Drzewa wciąż nie przestają mnie zadziwiać i zdumiewać. Choć wszystko co się dzieje, traktować już powinienem jak normalne. Zdarzyło się Wam kiedyś, że Wasze ulubione Drzewo nie chciało kontaktu, nie przejawiało woli do przytulenia, a nawet w pobliżu waszej obecności? Między mną, a Krzesimirem takie zdarzenia bywały, a z kolei mam takie drzewa, które zawsze są gotowe i radosne do wspólnej chwili. A było tak…

Zbliżaliśmy się do lasu podchodem, była to jedna z wędrówek pod kierunkiem dendroterapii, na jakie zabieram co weekend. Pamiętam, że goście bardzo chcieli poznać Krzesimira, bo przecież to niemal główny bohater mej książki, wspaniały Patron i Mędrzec. Przyjechali aż z innego kraju. I zwykle tak bywa – niemal każdą wyprawę zaczynamy od przystanku pod dębem.
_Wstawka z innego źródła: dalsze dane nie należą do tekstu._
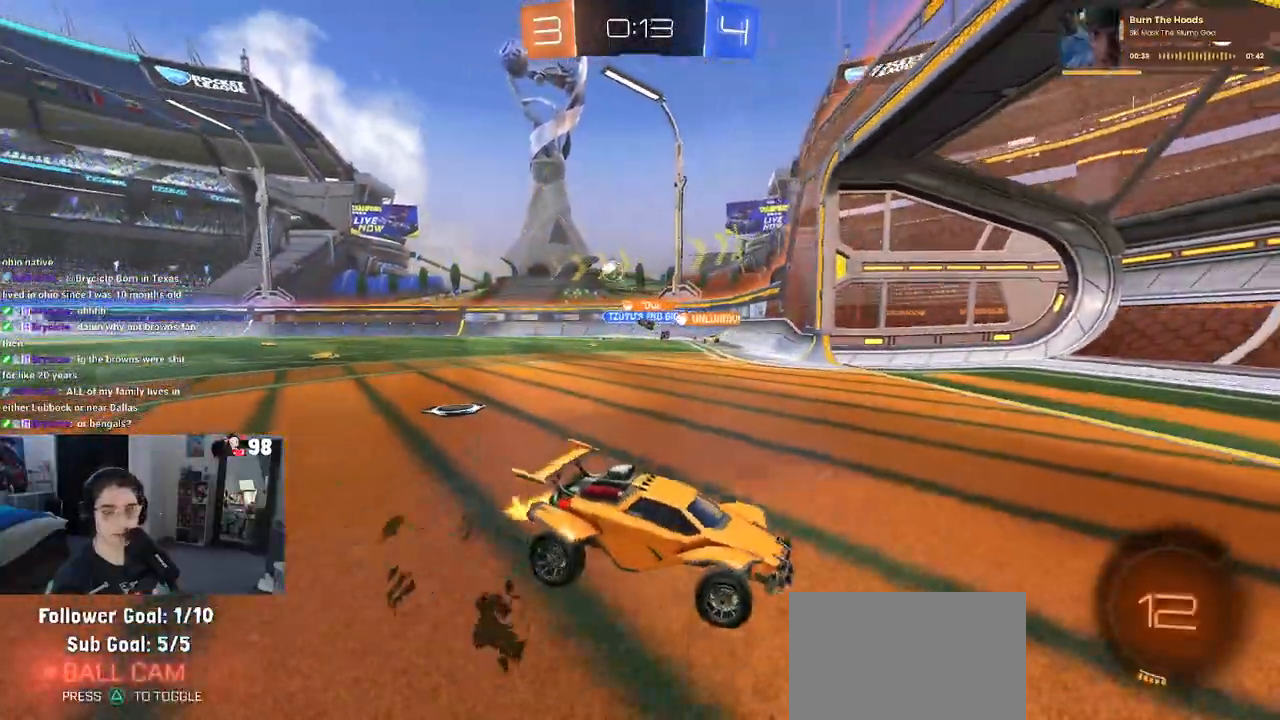
{"buttons": ["R2"], "left_stick": "left", "right_stick": "center", "events": [[150, "SQUARE", "down"], [267, "SQUARE", "up"]]}
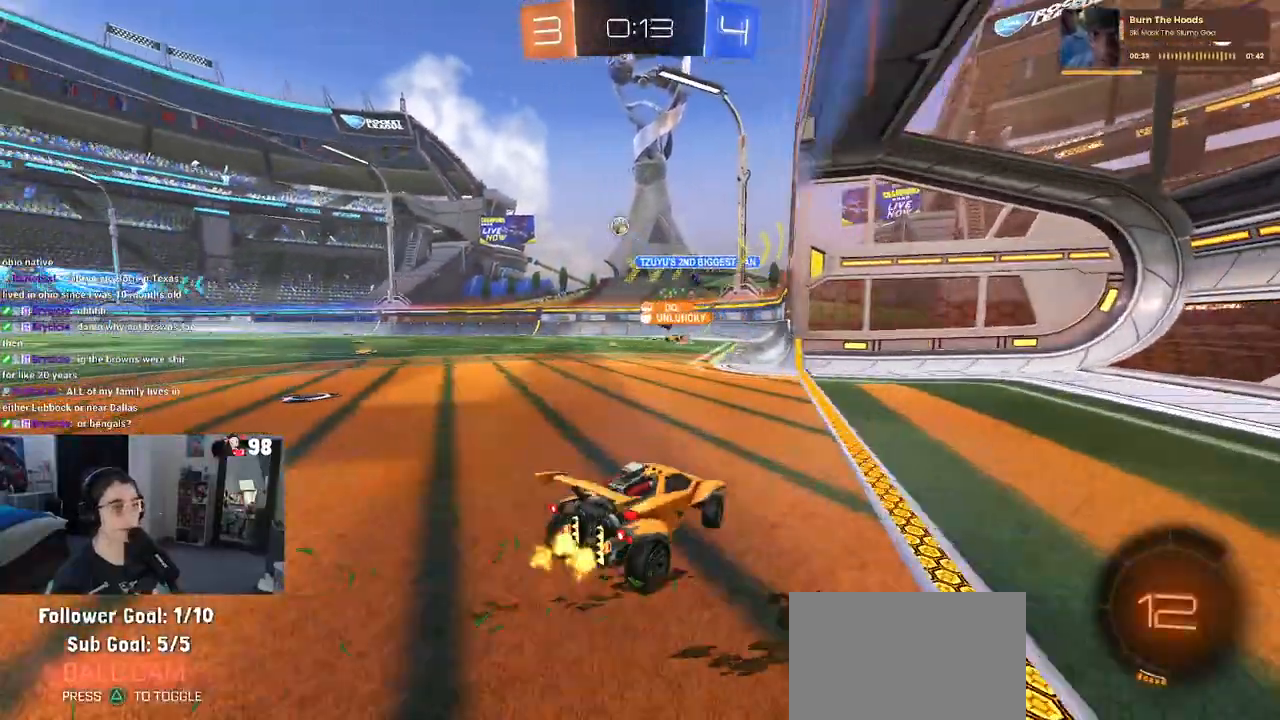
{"buttons": ["R2"], "left_stick": "center", "right_stick": "center", "events": [[250, "left_stick", "center"]]}
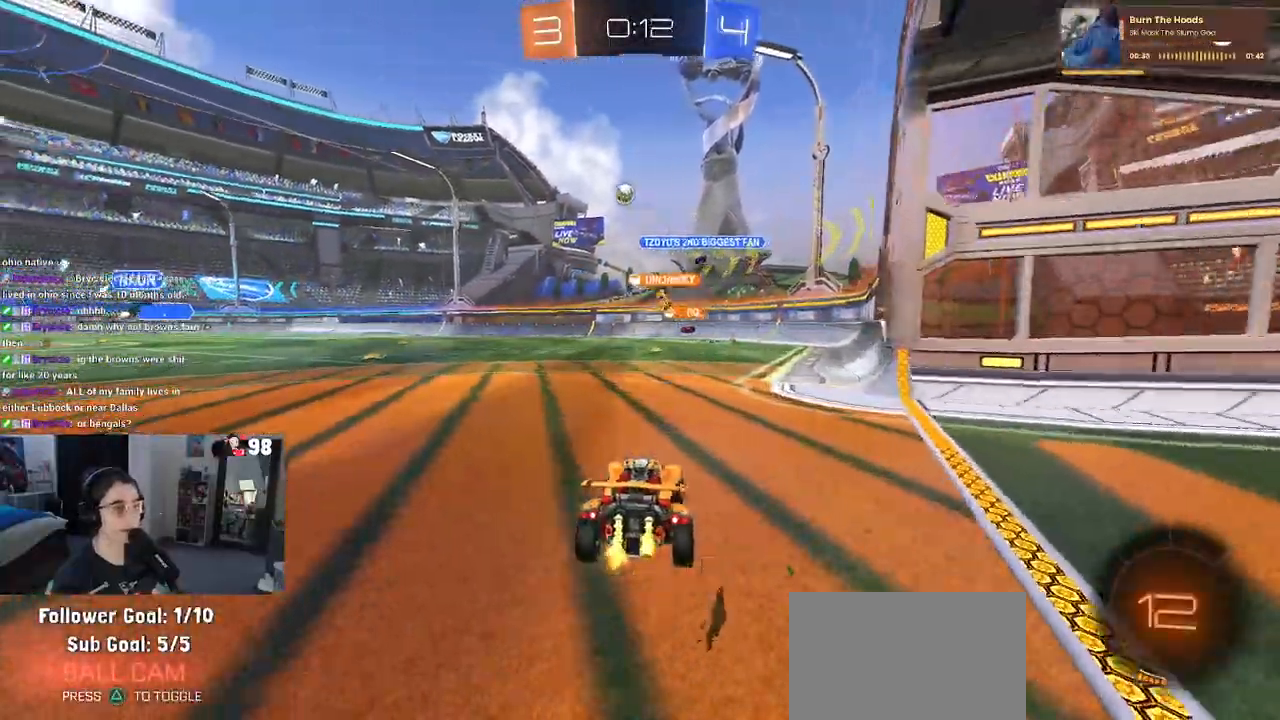
{"buttons": ["R2"], "left_stick": "center", "right_stick": "center", "events": []}
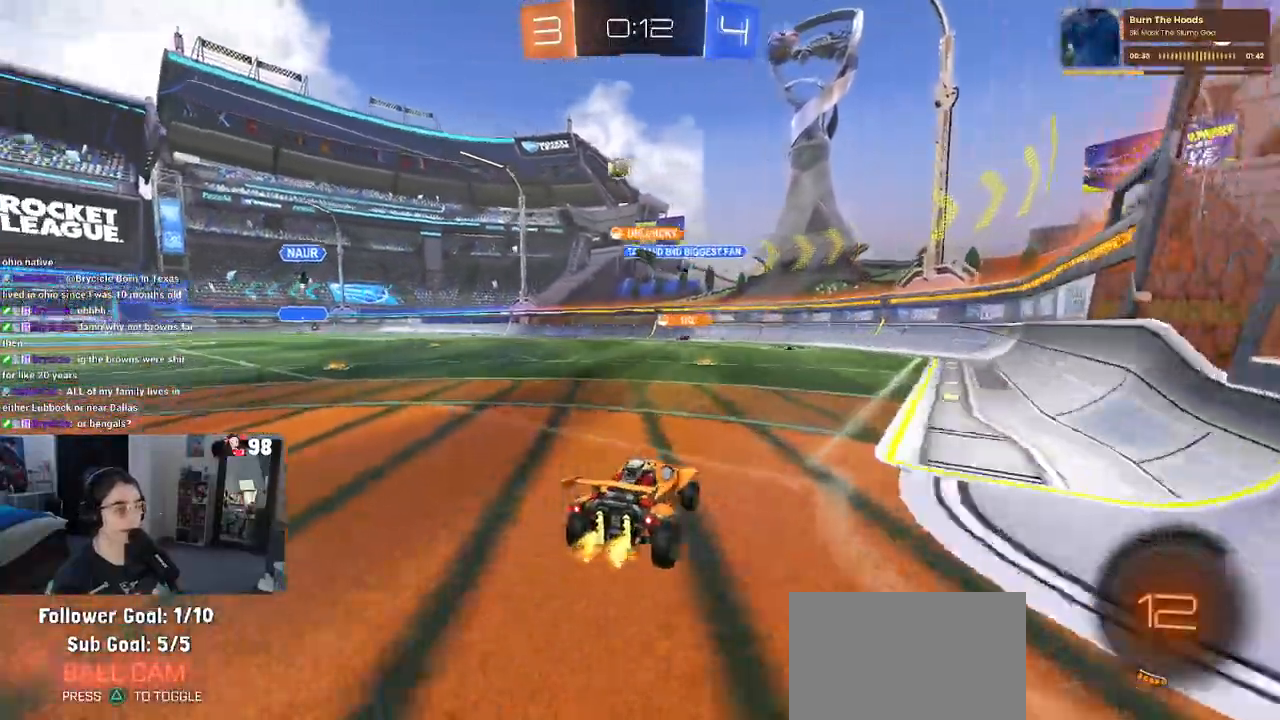
{"buttons": ["R2"], "left_stick": "center", "right_stick": "center", "events": [[300, "left_stick", "left"], [433, "left_stick", "center"]]}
Ale teraz… Jest jakoś inaczej. Odbieram, że Dąb nie ma dziś ochoty ani na mnie, ani nikogo obcego. Wręcz stanowczo prosi i nie pozwala żebyśmy się zbliżali. Ok myślę, pójdziemy najpierw do Topól się oczyścić, one zawsze chętne do pomocy i ‘’głodne’’ energii ludzkiej. Goście pytają, czy odwiedzimy Krzesia. Jestem w rozterce – ‘’Zobaczymy dokąd zawędrujemy i co się wydarzy’’, odpowiadam nie chcąc zgłębiać tematu, no bo co miałbym powiedzieć? Że ‘’sorki, ale mój Dąb nie ma ochoty Was poznać?’’ Jak do tego podejść i jak zostałoby odebrane… Zamiast tego prowadzę pod lasem i opowiadam o innych drzewach. A tych wskazań dębu staram się słuchać. Raz tylko jeden nie posłuchałem, i natrafiłem nocą na młodego dzika i dwie sarny, które pod drzewem załatwiały też swe sprawy. Zwierzęta uciekły spłoszone, a dla mnie to była mocna lekcja, w otwieraniu się na podszepty leśne. Od tamtej pory zawsze pytam, czy mogę podejść.
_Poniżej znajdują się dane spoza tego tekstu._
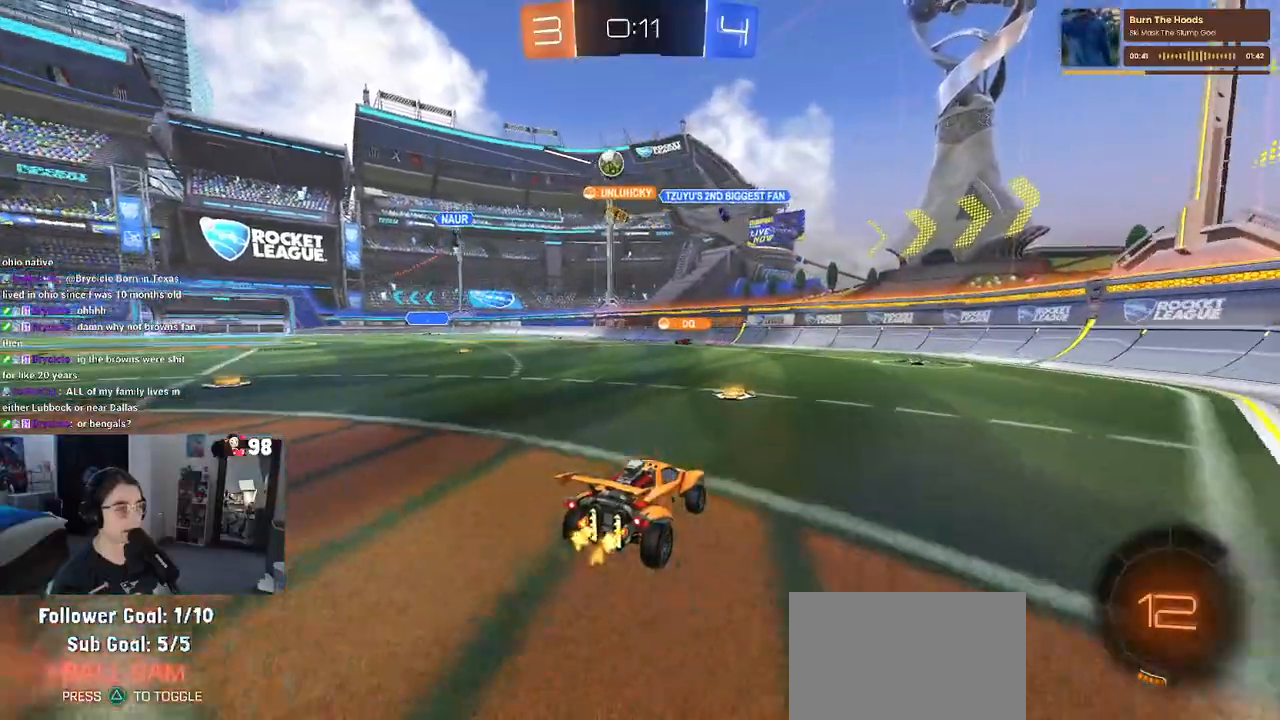
{"buttons": ["R2"], "left_stick": "left", "right_stick": "center", "events": [[283, "left_stick", "left"]]}
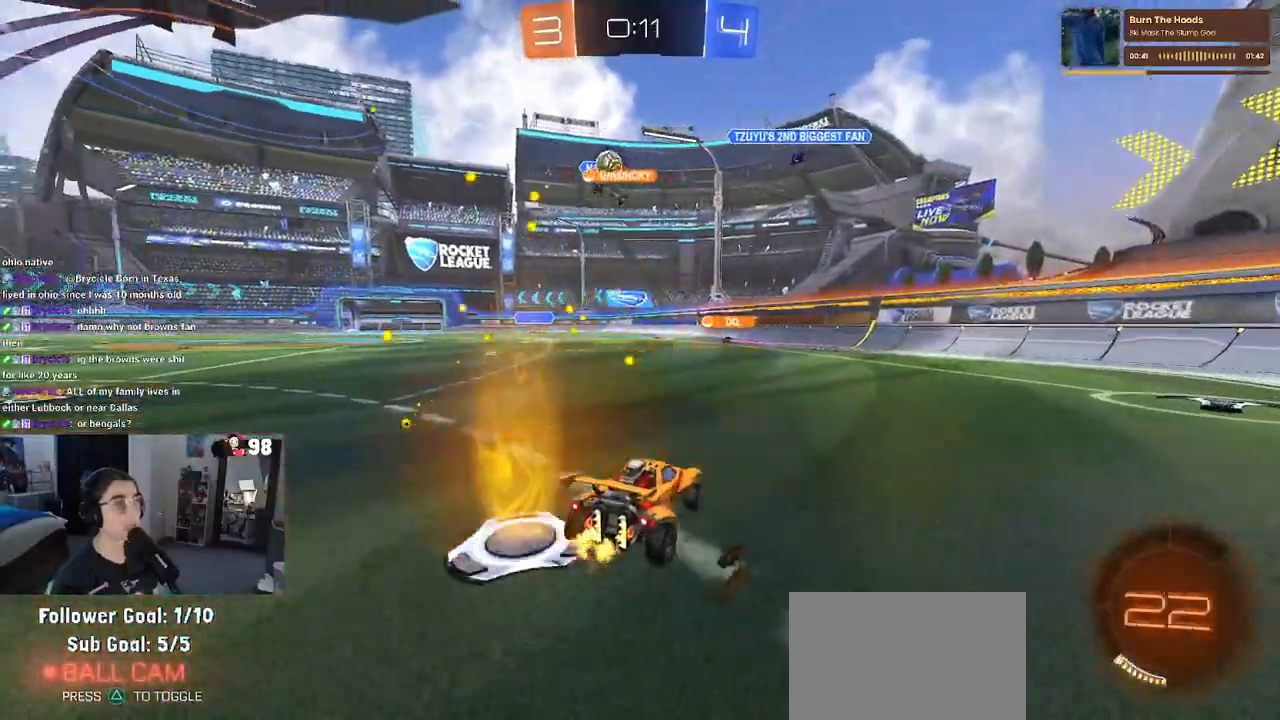
{"buttons": [], "left_stick": "center", "right_stick": "center", "events": [[333, "left_stick", "center"], [500, "R2", "up"]]}
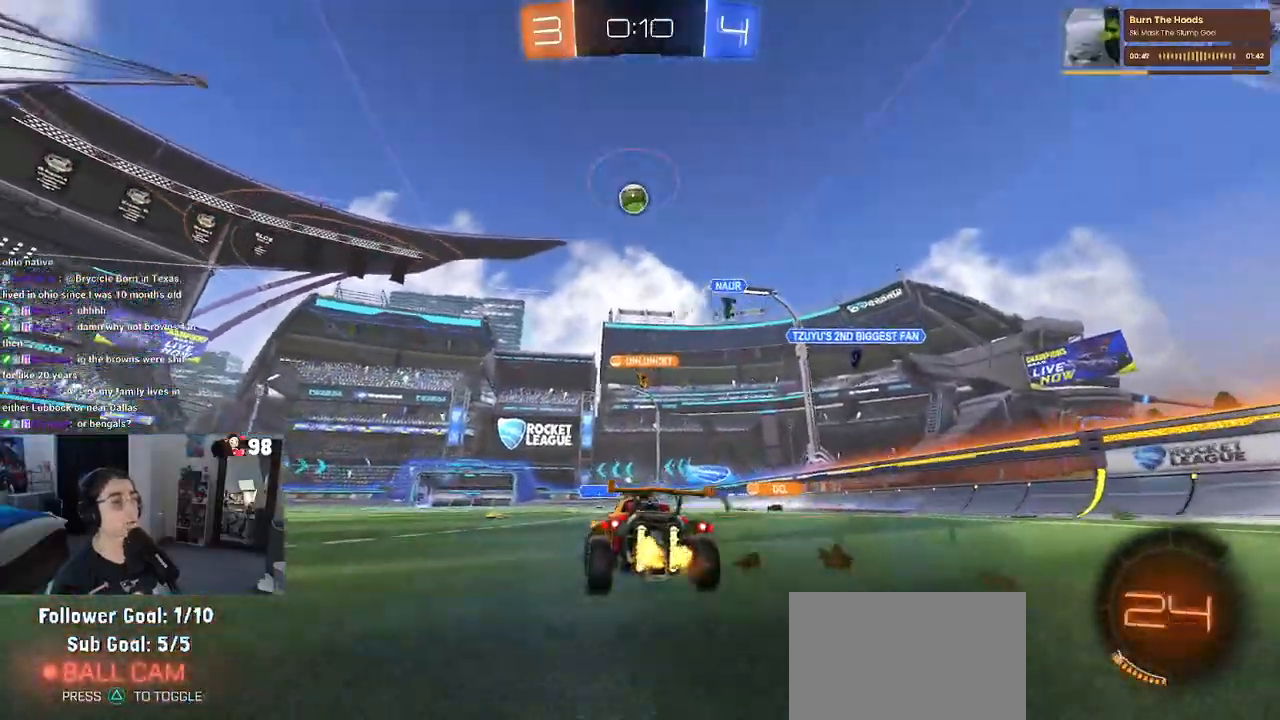
{"buttons": ["R2"], "left_stick": "left", "right_stick": "center", "events": [[33, "L2", "down"], [300, "L2", "up"], [317, "left_stick", "left"], [383, "R2", "down"]]}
Wędrówka płynie swoim rytmem. Rozmawiamy, podziwiamy, obserwujemy lornetkami dalekie sarny, uczymy się, zaglądamy do tajenek. Nad bagnem znajduję martwą sarnę, która ułożyła się tak, jakby zasnęła. Żadnych widocznych oznak uszkodzenia, dorodna, wypasiona… Tajemnice. Chwile stoimy w hołdzie nad śmiercią. Za tydzień zostały już tylko dwa ogryzione kopytka.
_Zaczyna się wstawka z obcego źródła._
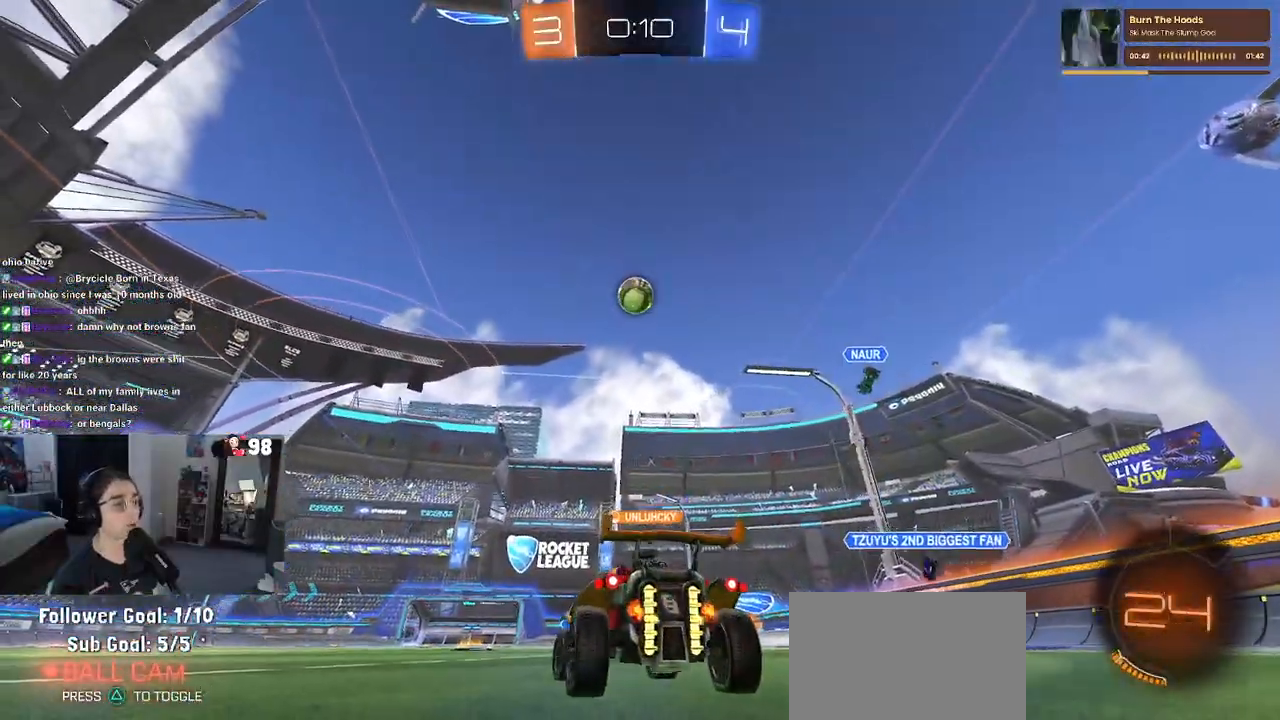
{"buttons": ["R2"], "left_stick": "center", "right_stick": "center", "events": [[50, "R2", "up"], [133, "left_stick", "center"], [183, "R2", "down"], [333, "left_stick", "right"], [483, "left_stick", "center"]]}
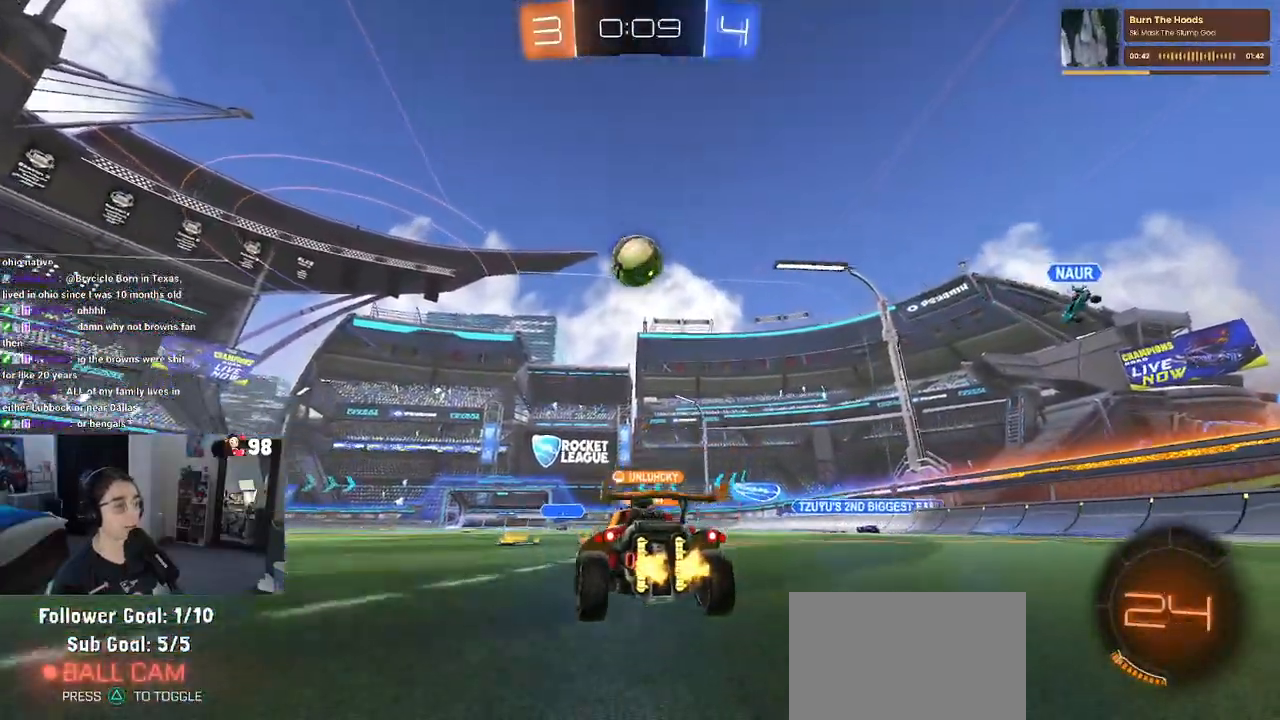
{"buttons": ["CROSS", "R1", "R2"], "left_stick": "down", "right_stick": "center", "events": [[83, "left_stick", "left"], [150, "left_stick", "center"], [183, "R1", "down"], [267, "left_stick", "right"], [350, "left_stick", "down"], [367, "CROSS", "down"]]}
‘’ Wywłóczeni ‘’ podejmujemy powrót, gdy już się ściemnia. Wokół szarówka. Pytam ponownie. I teraz zmiana. Po ponad dwóch godzinach, dąb wysyła sygnał że możemy podejść ‘’ale’’ . Ale nie na długo, a każdy ma się przytulać osobno. To dość częsta jego prośba. Wiem, że niektóre drzewa mają problem, aby ‘’pracować’’ z energiami kilku osób jednocześnie. A może nie problem, a zależy od kompatybilności energii tychże ludzie. Bo innym razem to prosi abym ja się zbliżył i w czymś pomógł, czego nawet nie rozumiem. Uff…Kochany Drzewiec, nie dał plamy! Bo zaiste nie wiem jakbym się tutaj wytłumaczył. A może ten temat warto podjąć osobno. Napisać szerzej. A więc Krzesimir przyjmuje nas z lekkim zadowoleniem, żeśmy usłuchali jego prośby. Mówię, że możemy być krótko. Dąb chyba nie do końca przewidział ‘’co to będzie’’, gdy ludzie zaczną chcieć poznawać jego i innych bohaterów książki. Choć z początku wydawał się być tym zainteresowany i podekscytowany. Teraz ‘’wybiera’’ i daje mi znać z kim chce się spotkać, a czasem wskazuje ‘’zastępstwo’’ lub sugestię dokąd powinniśmy się udać. Ktoś odpala papierosa. Teraz ja tulę. Stanowczy zryw korony, gdy szare kłęby dymu docierają do kory. Wiem, wiem. On bardzo tego nie lubi. Przez korę drzewa słyszą, oraz czują zapachy. Mówię jak do wielkiego Misia: ‘’Spokojnie, spokojnie, to jeszcze tylko chwilka’’. On też wie. Rozumie. Że ludzie są różni, a każdemu może coś ofiarować. Zgrywa się ze mnie. Starzec z humorem.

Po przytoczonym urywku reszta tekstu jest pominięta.